WHAT IS BEING ASKED => From the first line to the last, copy the data exactly and drop the pictures.

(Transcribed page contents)

:::

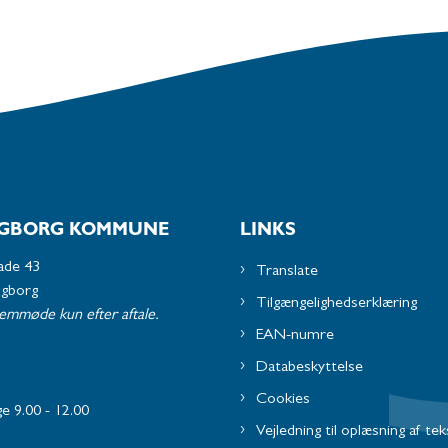
GBORG KOMMUNE
LINKS
ade 43
Translate
ngborg
Tilgængelighedserklæring
remmøde kun efter aftale.
EAN-numre
Databeskyttelse
Cookies
e 9.00 - 12.00
Vejledning til oplæsning af tek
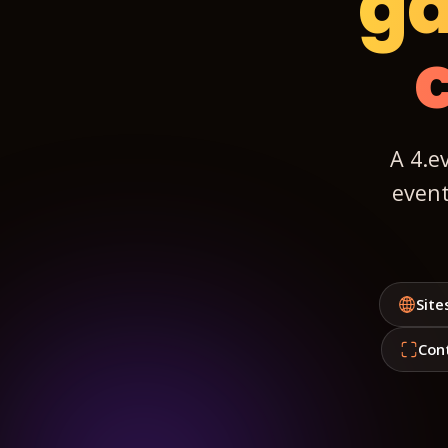
ga
A 4.e
event
Site
Con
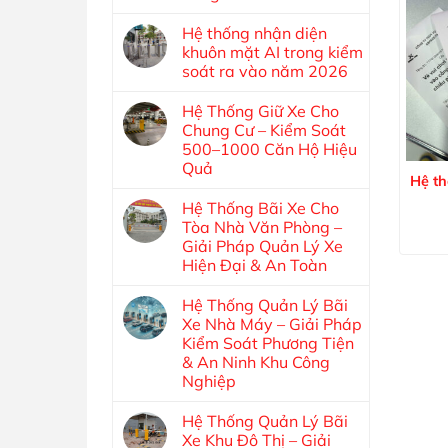
Hệ thống nhận diện
khuôn mặt AI trong kiểm
soát ra vào năm 2026
Hệ Thống Giữ Xe Cho
Chung Cư – Kiểm Soát
500–1000 Căn Hộ Hiệu
Quả
Hệ th
Hệ Thống Bãi Xe Cho
Tòa Nhà Văn Phòng –
Giải Pháp Quản Lý Xe
Hiện Đại & An Toàn
Hệ Thống Quản Lý Bãi
Xe Nhà Máy – Giải Pháp
Kiểm Soát Phương Tiện
& An Ninh Khu Công
Nghiệp
Hệ Thống Quản Lý Bãi
Xe Khu Đô Thị – Giải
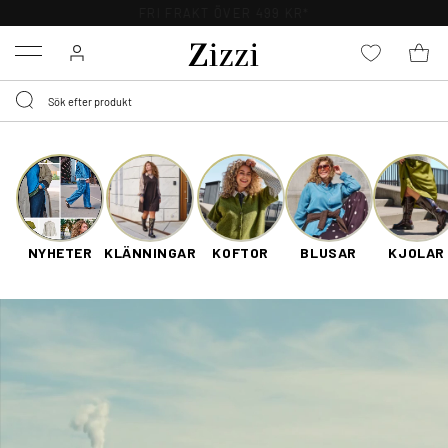
FRI FRAKT ÖVER 499 KR*
Menu
NYHETER
KLÄNNINGAR
KOFTOR
BLUSAR
KJOLAR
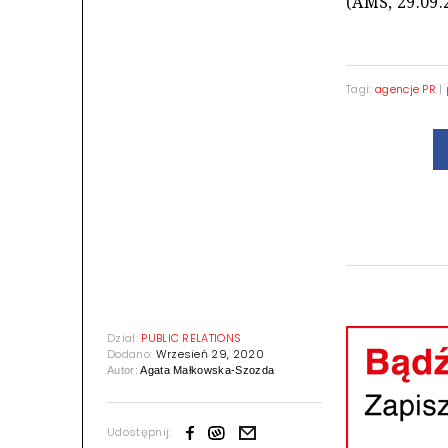
(AMS, 29.09.
Tagi:
agencje PR
|
Dział:
PUBLIC RELATIONS
Dodano:
Wrzesień 29, 2020
Autor:
Agata Małkowska-Szozda
Udostępnij:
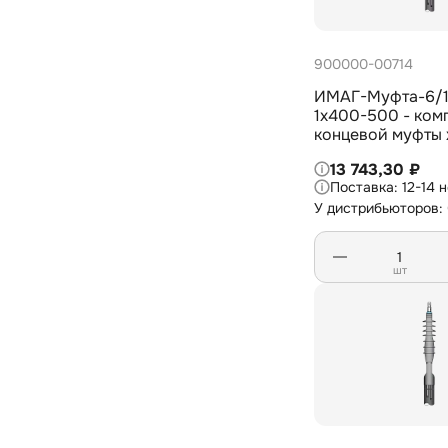
900000-00714
ИМАГ-Муфта-6/1
1х400-500 - ком
концевой муфты
усадки внешней 
13 743,30 ₽
для 1-жил. кабеля
12-14 
изоляцией из СПЭ
У дистрибьюторов:
1х400-500 мм2
шт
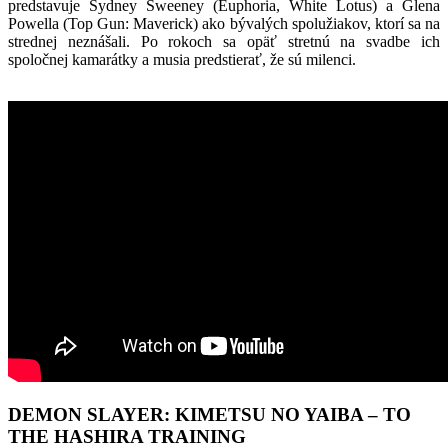
predstavuje Sydney Sweeney (Euphoria, White Lotus) a Glena
Powella (Top Gun: Maverick) ako bývalých spolužiakov, ktorí sa na
strednej neznášali. Po rokoch sa opäť stretnú na svadbe ich
spoločnej kamarátky a musia predstierať, že sú milenci.
DEMON SLAYER: KIMETSU NO YAIBA – TO
THE HASHIRA TRAINING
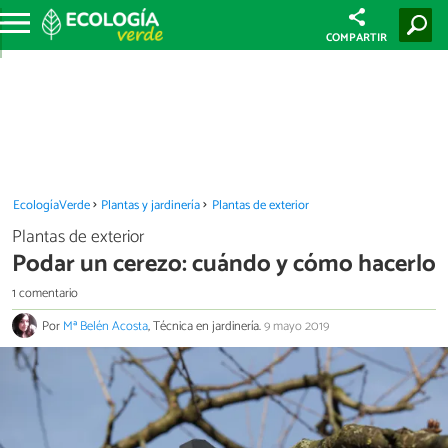
COMPARTIR
EcologíaVerde
Plantas y jardinería
Plantas de exterior
Plantas de exterior
Podar un cerezo: cuándo y cómo hacerlo
1 comentario
Por
Mª Belén Acosta
, Técnica en jardinería.
9 mayo 2019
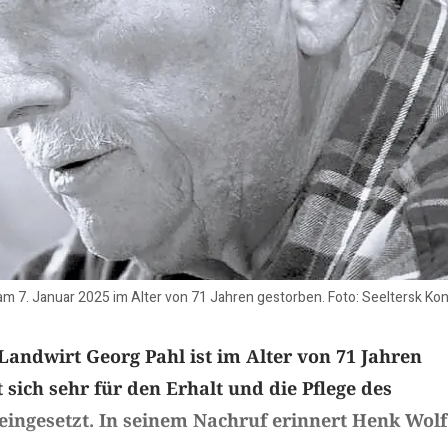
am 7. Januar 2025 im Alter von 71 Jahren gestorben. Foto: Seeltersk Ko
Landwirt Georg Pahl ist im Alter von 71 Jahren
 sich sehr für den Erhalt und die Pflege des
 eingesetzt. In seinem Nachruf erinnert Henk Wolf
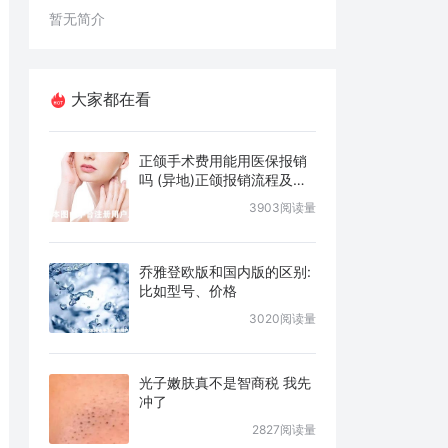
暂无简介
大家都在看
正颌手术费用能用医保报销
吗 (异地)正颌报销流程及条
件说明
3903阅读量
乔雅登欧版和国内版的区别:
比如型号、价格
3020阅读量
光子嫩肤真不是智商税 我先
冲了
2827阅读量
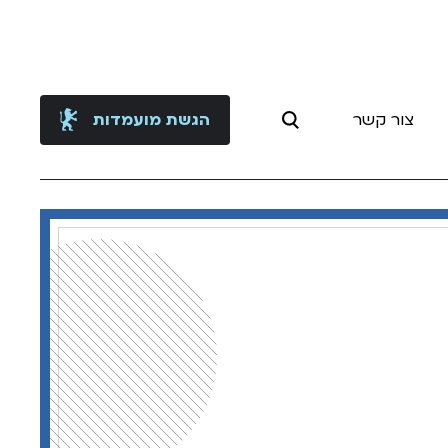
צור קשר
הגשת מועמדות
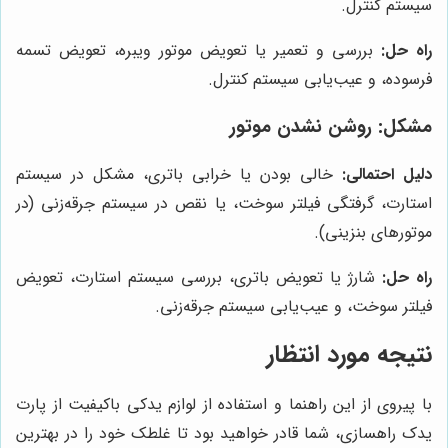
سیستم کنترل.
راه حل:
بررسی و تعمیر یا تعویض موتور ویبره، تعویض تسمه
فرسوده، و عیب‌یابی سیستم کنترل.
مشکل:
روشن نشدن موتور
دلیل احتمالی:
خالی بودن یا خرابی باتری، مشکل در سیستم
استارت، گرفتگی فیلتر سوخت، یا نقص در سیستم جرقه‌زنی (در
موتورهای بنزینی).
راه حل:
شارژ یا تعویض باتری، بررسی سیستم استارت، تعویض
فیلتر سوخت، و عیب‌یابی سیستم جرقه‌زنی.
نتیجه مورد انتظار
با پیروی از این راهنما و استفاده از لوازم یدکی باکیفیت از پارت
یدک راهسازی، شما قادر خواهید بود تا غلطک خود را در بهترین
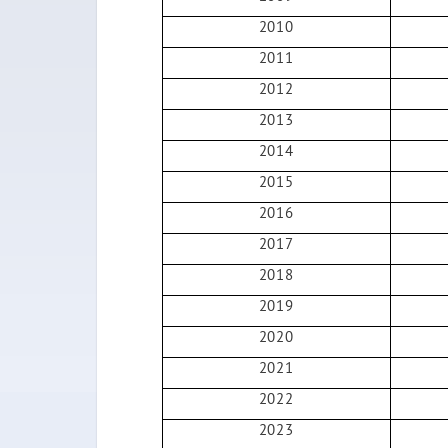
2010
2011
2012
2013
2014
2015
2016
2017
2018
2019
2020
2021
2022
2023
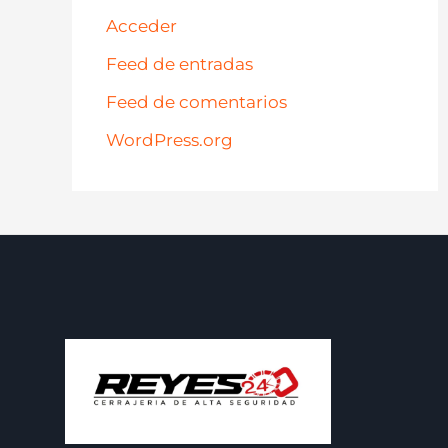
Acceder
Feed de entradas
Feed de comentarios
WordPress.org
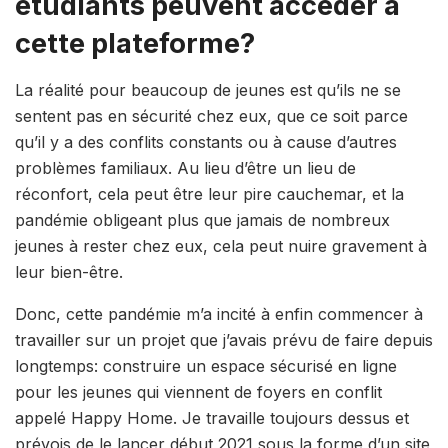
étudiants peuvent accéder à
cette plateforme?
La réalité pour beaucoup de jeunes est qu’ils ne se
sentent pas en sécurité chez eux, que ce soit parce
qu’il y a des conflits constants ou à cause d’autres
problèmes familiaux. Au lieu d’être un lieu de
réconfort, cela peut être leur pire cauchemar, et la
pandémie obligeant plus que jamais de nombreux
jeunes à rester chez eux, cela peut nuire gravement à
leur bien-être.
Donc, cette pandémie m’a incité à enfin commencer à
travailler sur un projet que j’avais prévu de faire depuis
longtemps: construire un espace sécurisé en ligne
pour les jeunes qui viennent de foyers en conflit
appelé Happy Home. Je travaille toujours dessus et
prévois de le lancer début 2021 sous la forme d’un site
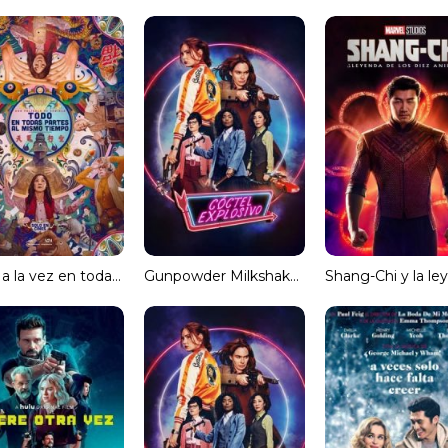
Todo a la vez en todas partes [Spanish]
Gunpowder Milkshake (Cóctel explosivo) [Spanish]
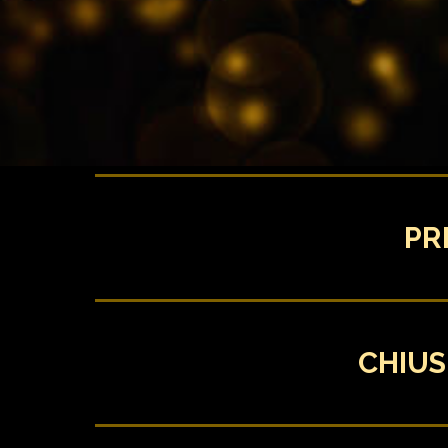
PR
CHIUS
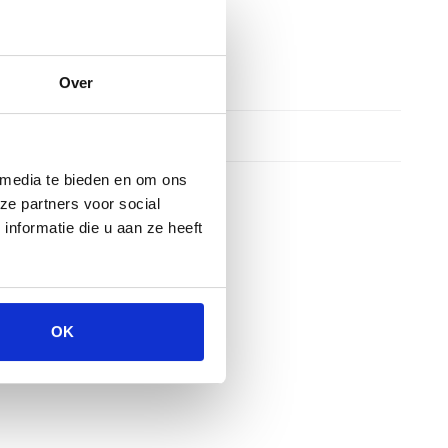
Over
 media te bieden en om ons
ze partners voor social
nformatie die u aan ze heeft
OK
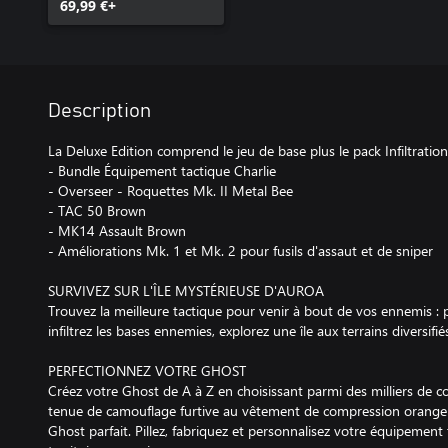
69,99 €+
Description
La Deluxe Edition comprend le jeu de base plus le pack Infiltration,
- Bundle Équipement tactique Charlie
- Overseer - Roquettes Mk. II Metal Bee
- TAC 50 Brown
- MK14 Assault Brown
- Améliorations Mk. 1 et Mk. 2 pour fusils d'assaut et de sniper
SURVIVEZ SUR L'ÎLE MYSTÉRIEUSE D'AUROA
Trouvez la meilleure tactique pour venir à bout de vos ennemis : 
infiltrez les bases ennemies, explorez une île aux terrains diversifié
PERFECTIONNEZ VOTRE GHOST
Créez votre Ghost de A à Z en choisissant parmi des milliers de c
tenue de camouflage furtive au vêtement de compression orange fl
Ghost parfait. Pillez, fabriquez et personnalisez votre équipemen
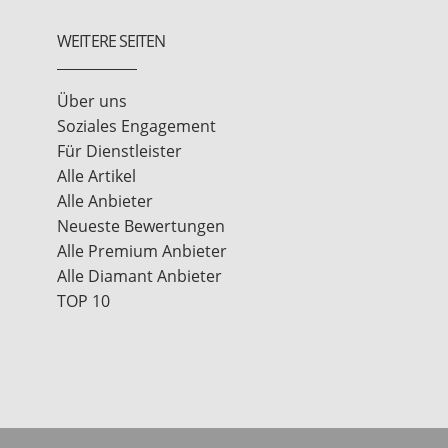
WEITERE SEITEN
Über uns
Soziales Engagement
Für Dienstleister
Alle Artikel
Alle Anbieter
Neueste Bewertungen
Alle Premium Anbieter
Alle Diamant Anbieter
TOP 10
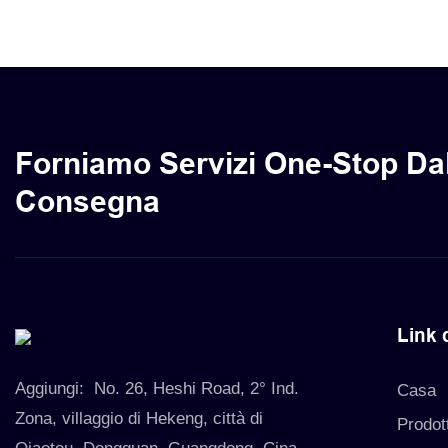
desiderano m
modo lussuo
Forniamo Servizi One-Stop Dal
Consegna
Link 
Aggiungi:
No. 26, Heshi Road, 2° Ind.
Casa
Zona, villaggio di Hekeng, città di
Prodott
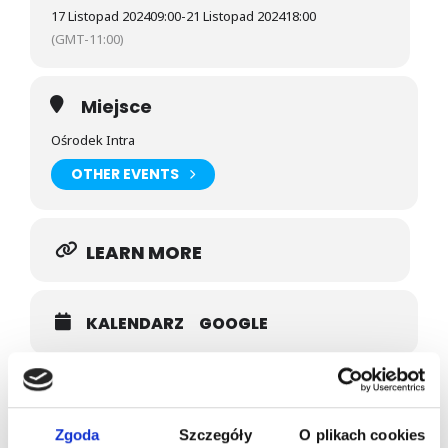
17 Listopad 2024
09:00
-
21 Listopad 2024
18:00
(GMT-11:00)
Miejsce
Ośrodek Intra
OTHER EVENTS
LEARN MORE
KALENDARZ
GOOGLE
Prowadzący
JOLANTA SOKÓŁ-JEDLIŃSKA
Zgoda
Szczegóły
O plikach cookies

:::

PROBLEM SOLUTION =>
GBORG KOMMUNE
LINKS
ade 43
Translate
ngborg
Tilgængelighedserklæring
remmøde kun efter aftale.
EAN-numre
Databeskyttelse
Cookies
e 9.00 - 12.00
Vejledning til oplæsning af tek
ga
A 4.e
event
Site
Con
Hệ thống nhận diện
khuôn mặt AI trong kiểm
soát ra vào năm 2026
Hệ Thống Giữ Xe Cho
Chung Cư – Kiểm Soát
500–1000 Căn Hộ Hiệu
Quả
Hệ th
Hệ Thống Bãi Xe Cho
Tòa Nhà Văn Phòng –
Giải Pháp Quản Lý Xe
Hiện Đại & An Toàn
Hệ Thống Quản Lý Bãi
Xe Nhà Máy – Giải Pháp
Kiểm Soát Phương Tiện
& An Ninh Khu Công
Nghiệp
Hệ Thống Quản Lý Bãi
Xe Khu Đô Thị – Giải
FRI FRAKT ÖVER 499 KR*
Menu
NYHETER
KLÄNNINGAR
KOFTOR
BLUSAR
KJOLAR
(AMS, 29.09.
Tagi:
agencje PR
|
Dział:
PUBLIC RELATIONS
Dodano:
Wrzesień 29, 2020
Autor:
Agata Małkowska-Szozda
Udostępnij:
900000-00714
ИМАГ-Муфта-6/1
1х400-500 - ком
концевой муфты
усадки внешней 
13 743,30 ₽
для 1-жил. кабеля
12-14 
изоляцией из СПЭ
У дистрибьюторов:
1х400-500 мм2
шт
predstavuje Sydney Sweeney (Euphoria, White Lotus) a Glena
Powella (Top Gun: Maverick) ako bývalých spolužiakov, ktorí sa na
strednej neznášali. Po rokoch sa opäť stretnú na svadbe ich
spoločnej kamarátky a musia predstierať, že sú milenci.
DEMON SLAYER: KIMETSU NO YAIBA – TO
THE HASHIRA TRAINING
COMPARTIR
EcologíaVerde
Plantas y jardinería
Plantas de exterior
Plantas de exterior
Podar un cerezo: cuándo y cómo hacerlo
1 comentario
Por
Mª Belén Acosta
, Técnica en jardinería.
9 mayo 2019
am 7. Januar 2025 im Alter von 71 Jahren gestorben. Foto: Seeltersk Ko
Landwirt Georg Pahl ist im Alter von 71 Jahren
 sich sehr für den Erhalt und die Pflege des
 eingesetzt. In seinem Nachruf erinnert Henk Wolf
暂无简介
大家都在看
正颌手术费用能用医保报销
吗 (异地)正颌报销流程及条
件说明
3903阅读量
乔雅登欧版和国内版的区别:
比如型号、价格
3020阅读量
光子嫩肤真不是智商税 我先
冲了
2827阅读量
צור קשר
הגשת מועמדות
سیستم کنترل.
راه حل:
بررسی و تعمیر یا تعویض موتور ویبره، تعویض تسمه
فرسوده، و عیب‌یابی سیستم کنترل.
مشکل:
روشن نشدن موتور
دلیل احتمالی:
خالی بودن یا خرابی باتری، مشکل در سیستم
استارت، گرفتگی فیلتر سوخت، یا نقص در سیستم جرقه‌زنی (در
موتورهای بنزینی).
راه حل:
شارژ یا تعویض باتری، بررسی سیستم استارت، تعویض
فیلتر سوخت، و عیب‌یابی سیستم جرقه‌زنی.
نتیجه مورد انتظار
با پیروی از این راهنما و استفاده از لوازم یدکی باکیفیت از پارت
یدک راهسازی، شما قادر خواهید بود تا غلطک خود را در بهترین
2010
2011
2012
2013
2014
2015
2016
2017
2018
2019
2020
2021
2022
2023
Acceder
Feed de entradas
Feed de comentarios
WordPress.org
étudiants peuvent accéder à
cette plateforme?
La réalité pour beaucoup de jeunes est qu’ils ne se
sentent pas en sécurité chez eux, que ce soit parce
qu’il y a des conflits constants ou à cause d’autres
problèmes familiaux. Au lieu d’être un lieu de
réconfort, cela peut être leur pire cauchemar, et la
pandémie obligeant plus que jamais de nombreux
jeunes à rester chez eux, cela peut nuire gravement à
leur bien-être.
Donc, cette pandémie m’a incité à enfin commencer à
travailler sur un projet que j’avais prévu de faire depuis
longtemps: construire un espace sécurisé en ligne
pour les jeunes qui viennent de foyers en conflit
appelé Happy Home. Je travaille toujours dessus et
prévois de le lancer début 2021 sous la forme d’un site
Todo a la vez en todas partes [Spanish]
Gunpowder Milkshake (Cóctel explosivo) [Spanish]
PR
CHIUS
Over
 media te bieden en om ons
ze partners voor social
nformatie die u aan ze heeft
OK
69,99 €+
Description
La Deluxe Edition comprend le jeu de base plus le pack Infiltration,
- Bundle Équipement tactique Charlie
- Overseer - Roquettes Mk. II Metal Bee
- TAC 50 Brown
- MK14 Assault Brown
- Améliorations Mk. 1 et Mk. 2 pour fusils d'assaut et de sniper
SURVIVEZ SUR L'ÎLE MYSTÉRIEUSE D'AUROA
Trouvez la meilleure tactique pour venir à bout de vos ennemis : 
infiltrez les bases ennemies, explorez une île aux terrains diversifié
PERFECTIONNEZ VOTRE GHOST
Créez votre Ghost de A à Z en choisissant parmi des milliers de c
tenue de camouflage furtive au vêtement de compression orange fl
Ghost parfait. Pillez, fabriquez et personnalisez votre équipemen
WEITERE SEITEN
Über uns
Soziales Engagement
Für Dienstleister
Alle Artikel
Alle Anbieter
Neueste Bewertungen
Alle Premium Anbieter
Alle Diamant Anbieter
TOP 10
desiderano m
modo lussuo
Forniamo Servizi One-Stop Dal
Consegna
Link 
Aggiungi:
No. 26, Heshi Road, 2° Ind.
Casa
Zona, villaggio di Hekeng, città di
Prodott
17 Listopad 2024
09:00
-
21 Listopad 2024
18:00
(GMT-11:00)
Miejsce
Ośrodek Intra
OTHER EVENTS
LEARN MORE
KALENDARZ
GOOGLE
Prowadzący
JOLANTA SOKÓŁ-JEDLIŃSKA
Zgoda
Szczegóły
O plikach cookies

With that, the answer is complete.